WHAT NEEDS TO BE DONE
Using the data below, please return every line exactly as given.

DATA PROVIDED
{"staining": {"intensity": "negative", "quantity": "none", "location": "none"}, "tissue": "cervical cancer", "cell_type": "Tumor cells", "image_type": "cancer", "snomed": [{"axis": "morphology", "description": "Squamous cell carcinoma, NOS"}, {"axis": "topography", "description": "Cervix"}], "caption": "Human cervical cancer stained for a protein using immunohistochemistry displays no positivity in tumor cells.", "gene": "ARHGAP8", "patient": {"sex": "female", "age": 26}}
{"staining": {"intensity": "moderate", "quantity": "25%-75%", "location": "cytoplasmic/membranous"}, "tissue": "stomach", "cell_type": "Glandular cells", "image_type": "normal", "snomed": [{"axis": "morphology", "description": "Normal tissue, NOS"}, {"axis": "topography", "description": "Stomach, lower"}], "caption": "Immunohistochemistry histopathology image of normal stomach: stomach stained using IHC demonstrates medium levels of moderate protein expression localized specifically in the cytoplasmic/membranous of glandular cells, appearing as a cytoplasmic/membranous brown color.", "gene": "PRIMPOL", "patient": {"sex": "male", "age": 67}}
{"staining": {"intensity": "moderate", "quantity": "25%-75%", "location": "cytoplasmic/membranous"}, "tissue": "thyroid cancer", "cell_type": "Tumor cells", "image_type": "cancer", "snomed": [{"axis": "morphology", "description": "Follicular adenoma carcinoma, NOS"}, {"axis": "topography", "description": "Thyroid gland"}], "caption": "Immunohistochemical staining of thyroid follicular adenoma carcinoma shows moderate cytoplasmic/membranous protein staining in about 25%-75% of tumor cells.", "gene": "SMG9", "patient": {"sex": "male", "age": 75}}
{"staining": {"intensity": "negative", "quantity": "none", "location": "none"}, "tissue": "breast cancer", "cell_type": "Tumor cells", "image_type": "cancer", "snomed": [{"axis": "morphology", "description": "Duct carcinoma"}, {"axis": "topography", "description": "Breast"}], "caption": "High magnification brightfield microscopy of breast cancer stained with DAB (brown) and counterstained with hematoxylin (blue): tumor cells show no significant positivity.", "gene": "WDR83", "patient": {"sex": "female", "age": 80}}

PROBLEM SOLUTION
{"staining": {"intensity": "negative", "quantity": "none", "location": "none"}, "tissue": "cervical cancer", "cell_type": "Tumor cells", "image_type": "cancer", "snomed": [{"axis": "morphology", "description": "Squamous cell carcinoma, NOS"}, {"axis": "topography", "description": "Cervix"}], "caption": "Human cervical cancer stained for a protein using immunohistochemistry displays no positivity in tumor cells.", "gene": "ARHGAP8", "patient": {"sex": "female", "age": 26}}
{"staining": {"intensity": "moderate", "quantity": "25%-75%", "location": "cytoplasmic/membranous"}, "tissue": "stomach", "cell_type": "Glandular cells", "image_type": "normal", "snomed": [{"axis": "morphology", "description": "Normal tissue, NOS"}, {"axis": "topography", "description": "Stomach, lower"}], "caption": "Immunohistochemistry histopathology image of normal stomach: stomach stained using IHC demonstrates medium levels of moderate protein expression localized specifically in the cytoplasmic/membranous of glandular cells, appearing as a cytoplasmic/membranous brown color.", "gene": "PRIMPOL", "patient": {"sex": "male", "age": 67}}
{"staining": {"intensity": "moderate", "quantity": "25%-75%", "location": "cytoplasmic/membranous"}, "tissue": "thyroid cancer", "cell_type": "Tumor cells", "image_type": "cancer", "snomed": [{"axis": "morphology", "description": "Follicular adenoma carcinoma, NOS"}, {"axis": "topography", "description": "Thyroid gland"}], "caption": "Immunohistochemical staining of thyroid follicular adenoma carcinoma shows moderate cytoplasmic/membranous protein staining in about 25%-75% of tumor cells.", "gene": "SMG9", "patient": {"sex": "male", "age": 75}}
{"staining": {"intensity": "negative", "quantity": "none", "location": "none"}, "tissue": "breast cancer", "cell_type": "Tumor cells", "image_type": "cancer", "snomed": [{"axis": "morphology", "description": "Duct carcinoma"}, {"axis": "topography", "description": "Breast"}], "caption": "High magnification brightfield microscopy of breast cancer stained with DAB (brown) and counterstained with hematoxylin (blue): tumor cells show no significant positivity.", "gene": "WDR83", "patient": {"sex": "female", "age": 80}}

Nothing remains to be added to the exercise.